In many of the events across different states, protesters objected to what they called "tyranny," and held up the Revolution-era "Don't Tread On Me" Gadsden flag to symbolize their resistance to government rules. They were not objecting to President Donald Trump's April 13 declaration that, as president, his "authority is total" over the nation.
Instead they were objecting to governors' lockdown rules, which they highlighted as overreaching their power. Many protesters likened the government's behavior to Nazis, with protesters adding "Heil" before Democratic governors' names.
No male governor was targeted as viciously and overtly as female Michigan Gov. Gretchen Whitmer. A widely circulated poster depicted her dressed as Adolf Hitler, giving a Nazi salute beside a swastika. Other demonstrators talked about Whitmer as though she were mothering them instead of governing them, like one who insisted, "We're not her children!"
There were protesters at several rallies who wore anti-vaccination T-shirts and held signs suggesting they don't trust public health experts and scientists.
But only one protest was dominated by that theme. At that one, on April 18 in Austin, Texas, hundreds of attendees chanted "Fire Fauci!" referring to Dr.
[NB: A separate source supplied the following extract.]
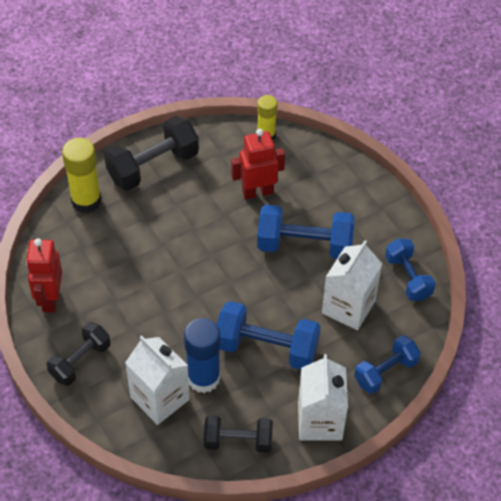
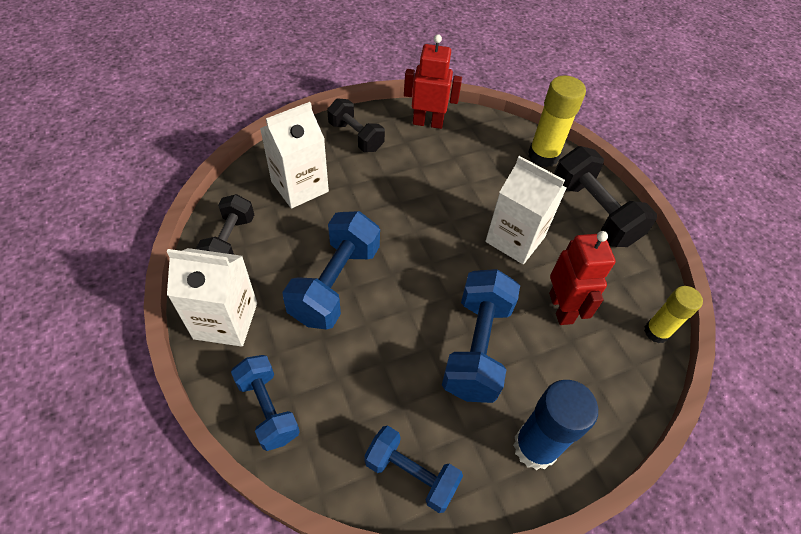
camera: 95 degrees right, 0 degrees up
(203, 378) = (312, 223): blue glue stick -> blue glue stick (535, 447)
(348, 307) = (375, 382): white carton -> white carton (515, 239)
(408, 277) = (411, 474): blue dumbbell -> blue dumbbell turned 45 degrees clockwise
Anthony Fauci, director of the National Institute of Allergy and Infectious Diseases, who has been a frequent public face of the federal government's efforts to fight the virus. That was also the rally where right-wing radio host Alex Jones, who runs a conspiracy-theory website, drove around in a truck egging on attendees' chants through a megaphone.
At the other events, it appeared protesters had been expecting higher numbers of infections than actually happened. Rather than seeing that as evidence of the success of social distancing, they seemed to interpret this as saying the science was no longer valid.
"The models were wrong" was on more than one sign, suggesting protesters had paid attention to the scientific models at first but had come to believe the disease's seriousness had been exaggerated.
Despite the economic toll the lockdowns are taking on America's poor, no protesters put their own poverty on display, such as posting signs asking for help.
Instead, they held signs with more general language, like "Poverty Kills," or expressed concerns like the restaurateur in Phoenix, Arizona, who told a passing videographer he was worried about his 121 "suffering, devastated" employees.
Their messages made clear that they didn't want to ask for a handout or charity — but they were asking to be allowed to work. Protesters across many states asserted their work — or even all work — was "essential."
In one video from an "Operation Gridlock" protest in Lansing, Michigan, where activists planned to block traffic, a protester filmed out the window of his car when he drove past a sign saying "Give me work not money." The protester himself called out in approval, "Give me work not money, I hear that!"
A young man at an Olympia, Washington, event described work as a source not only of money but identity: "I wanna go back to work! That pride that you feel every day when you go home from work? That's like nothing that can … be taken."
Protest signs in Denver, Colorado, included the plaintive "I want my career back" and the entrepreneurial "Dogs Need Groomers."